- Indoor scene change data

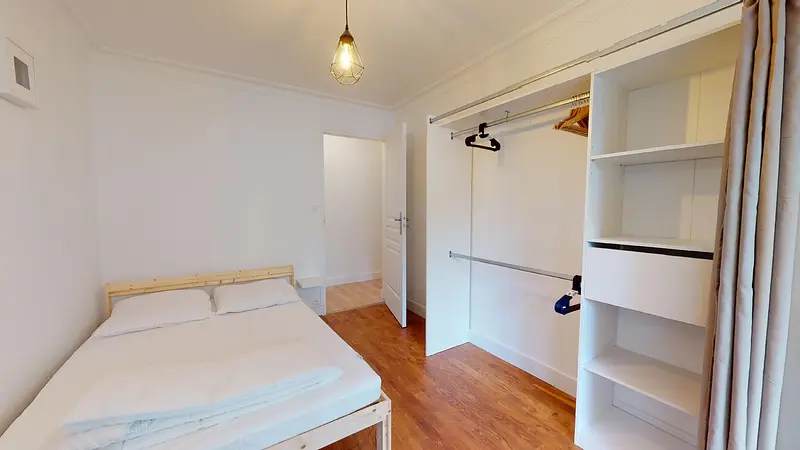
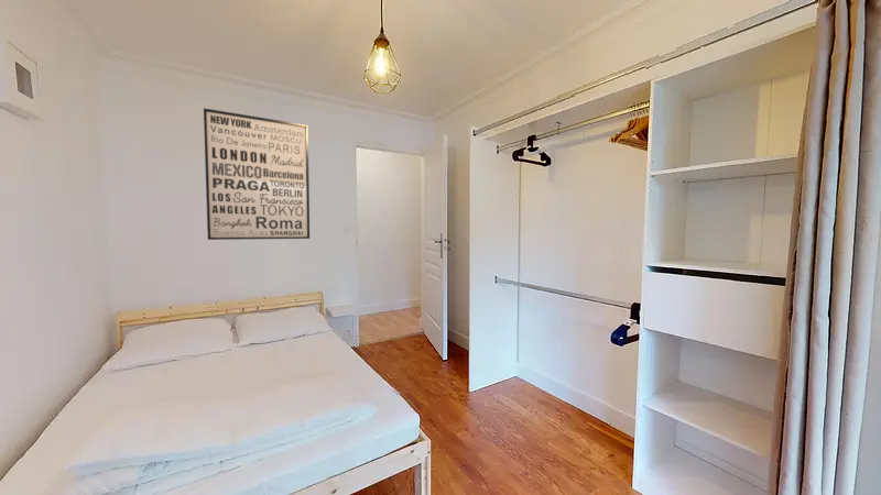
+ wall art [203,107,311,241]
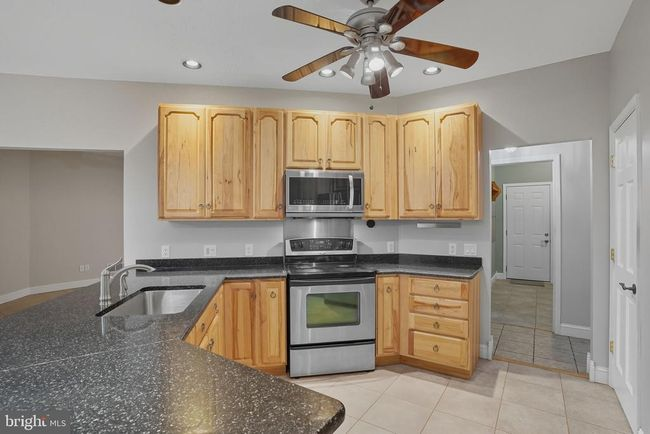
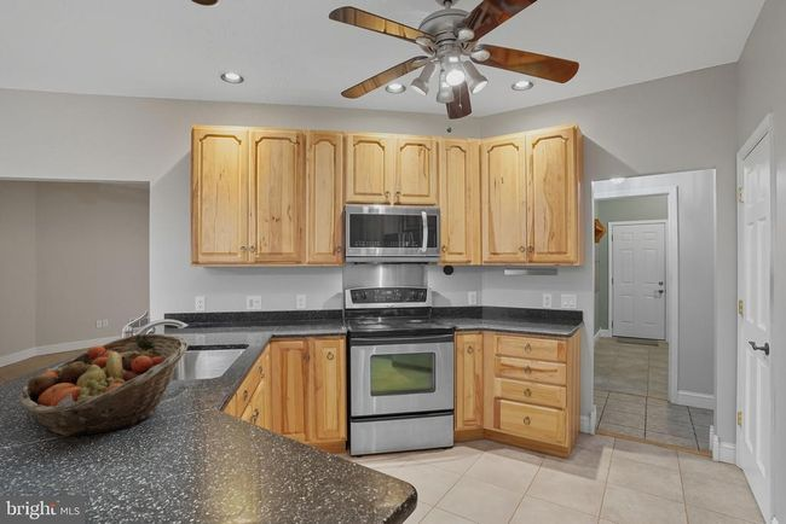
+ fruit basket [18,332,190,437]
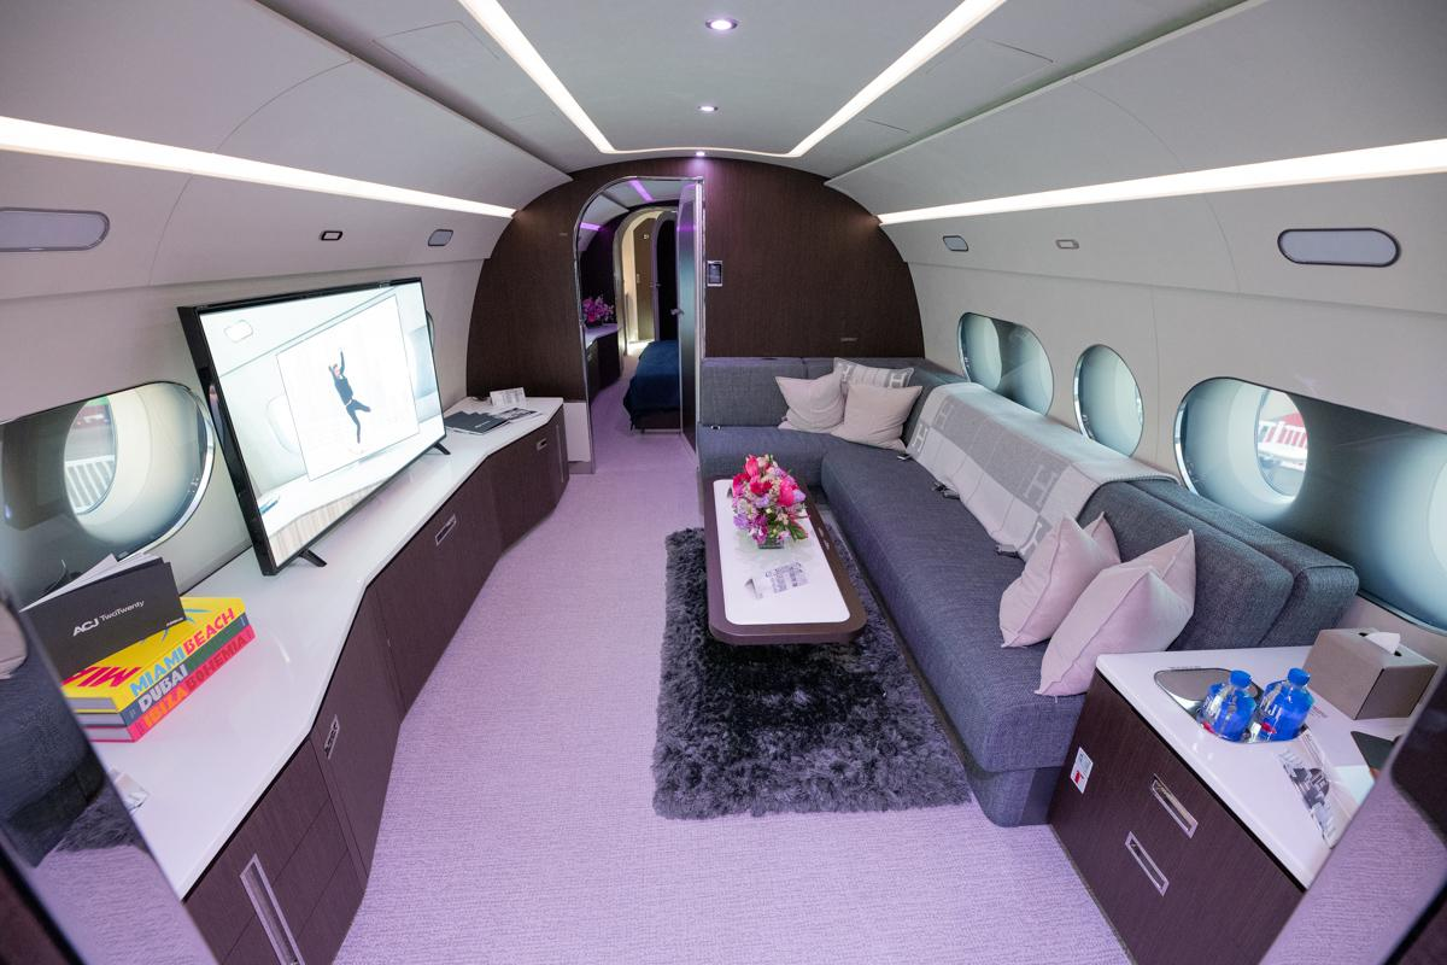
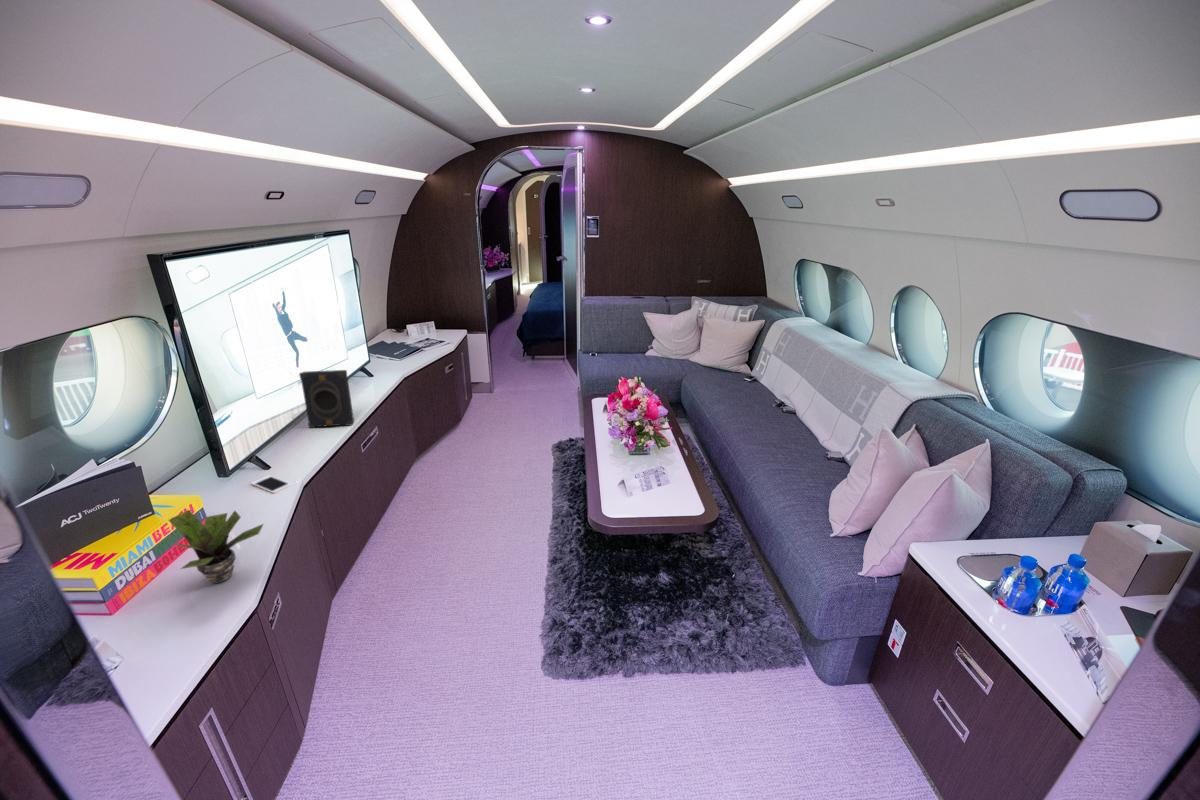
+ cell phone [250,474,292,494]
+ speaker [298,369,355,429]
+ potted plant [167,509,265,584]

- AIM OF THE EXERCISE
Every line from the one containing "cell phone [250,474,292,494]" through the end of the data must be repeated exactly, and no other line.

- RESULT
+ cell phone [250,474,292,494]
+ speaker [298,369,355,429]
+ potted plant [167,509,265,584]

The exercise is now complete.